● **Given data**
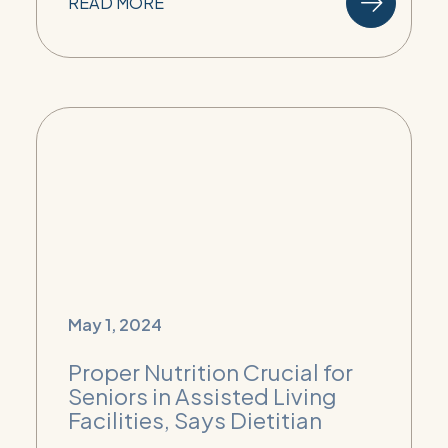
READ MORE
May 1, 2024
Proper Nutrition Crucial for
Seniors in Assisted Living
Facilities, Says Dietitian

● **Problem description**
Lay out the text of the item above as a JSON list of strings, with one string for each line and no blank lines. Leave out the picture.

● **Answer space**
[
  "READ MORE",
  "May 1, 2024",
  "Proper Nutrition Crucial for",
  "Seniors in Assisted Living",
  "Facilities, Says Dietitian"
]